Ma vi sono altre incertezze che alimentano sospetti. La lettera di Bertinotti afferma come “i  diritti dell'uomo e  degli altri esseri sensienti non umani siano  interconnessi ed  interdipendenti” e come si debba perseguire “lo sviluppo della società, in un’ottica che  consideri gli animali  soggetti sensienti e non merci, portatori di  diritti e non oggetti da  sfruttare e consumare”. Non male come coppia di proposizioni, ma non vorremmo che in un sussulto di lucidità tattica fosse stato depennato il solito epilogo relativo all’importanza della carne biologica che, a differenza di quella prodotta in allevamenti intensivi, non fa “soffrire troppo” l’animale, salva il pianeta, e permette a chi la mangia di non assorbire antibiotici. Il sospetto tende a trasformarsi in certezza quando Bertinotti richiama “alcune normative  europee, largamente  disattese nel nostro paese, [che] segnano un percorso  favorevole  all'evoluzione verso i diritti degli animali”. Sarebbe interessante sapere a quali normative della UE Bertinotti si riferisce giacché, non ci sembra che ce ne sia una, solo una, che sfugga o alla logica della “carne biologica” o a qualche ipocrita (e facilmente aggirabile) carità pelosa.

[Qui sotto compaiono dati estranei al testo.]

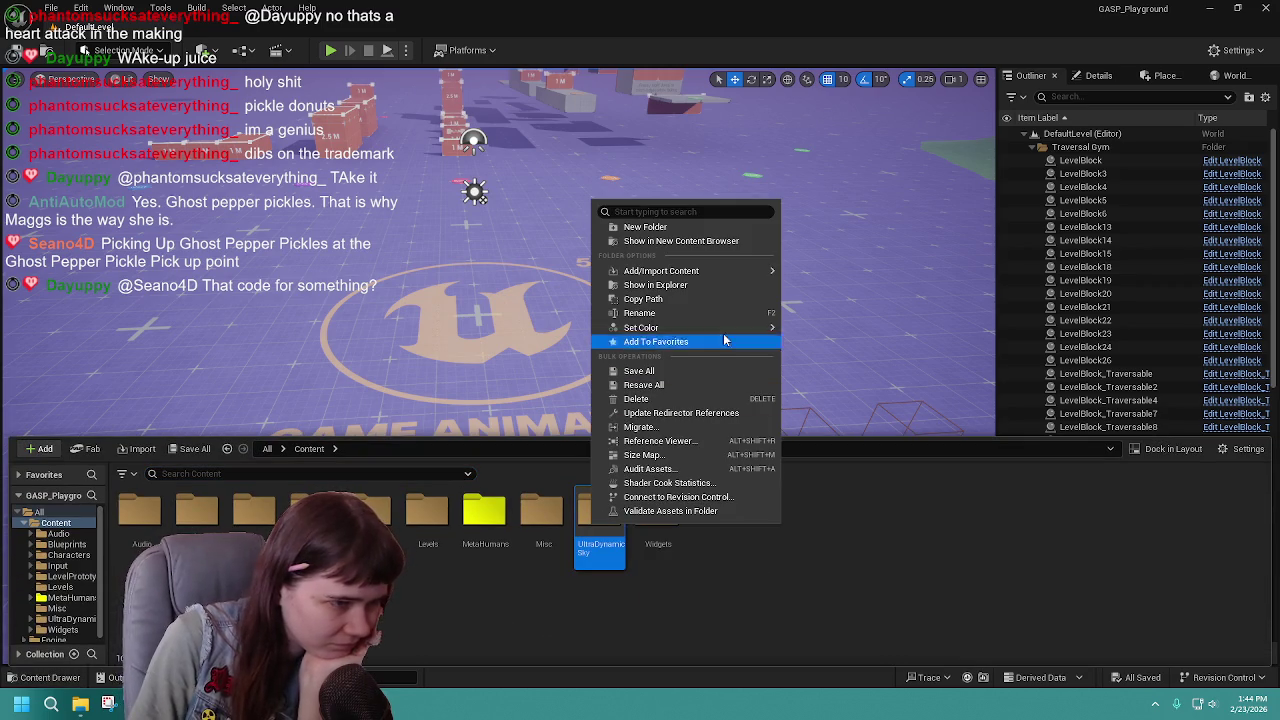
mouse_move(700, 328)
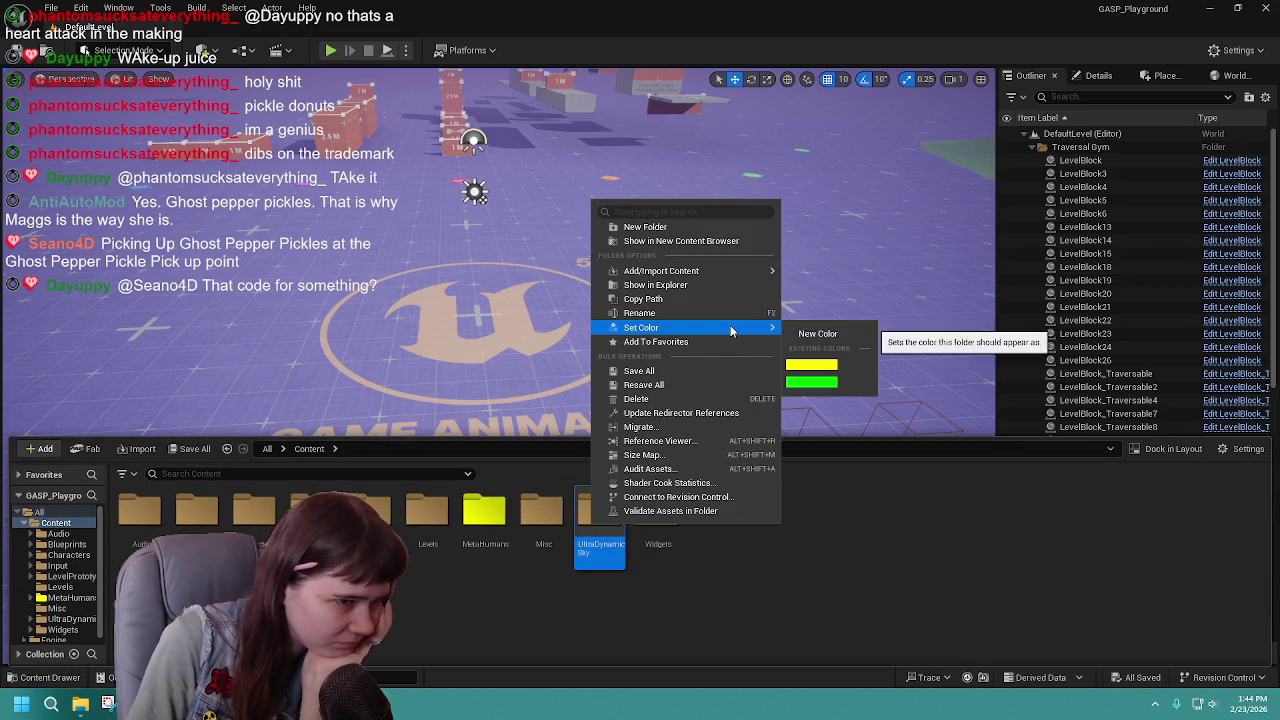
click(819, 335)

Insomma, se davvero, come crediamo, c’è uno scarto tra le parole utilizzate e i concetti sottesi, Bertinotti dovrebbe cambiare l’ipotetico consulente il quale, tra l’altro, ha il torto di suggerirgli un pessimo profilo dell'animalista: quello che riconosce “il senso di  equilibrio e la sensibilità con cui Nichi  Vendola, il compagno  Presidente della Puglia, ha regolato  l’applicazione della normativa per l’attività  venatoria”. Chi non riesce a sostenere che la caccia non va regolata, ma abolita in quanto attività ludica basata sull’ammazzamento di “esseri senzienti” eviti di parlare di visione specista e “antropocentrismo”. E inoltre incominci a documentarsi sulla differenza che corre tra l’antispecismo e la chincaglieria protezionista

La questione animale è il primo problema da porre all’ordine del giorno. Noi, pur essendo tutti comunisti e marxisti, sappiamo ormai che nessuna caduta del potere d’acquisto delle masse popolari nell’Occidente, nessun indebolimento del welfare, può essere paragonato a milioni di vite costrette a subire violenze lungo tutto l’arco della breve esistenza e a morire per una necessità inesistente. Possiamo chinarci alla logica delle cose e accettare di considerare i problemi degli animali e delle masse impoverite ugualmente gravi, ma niente di meno. Chi non comprende questo, non può rappresentarci.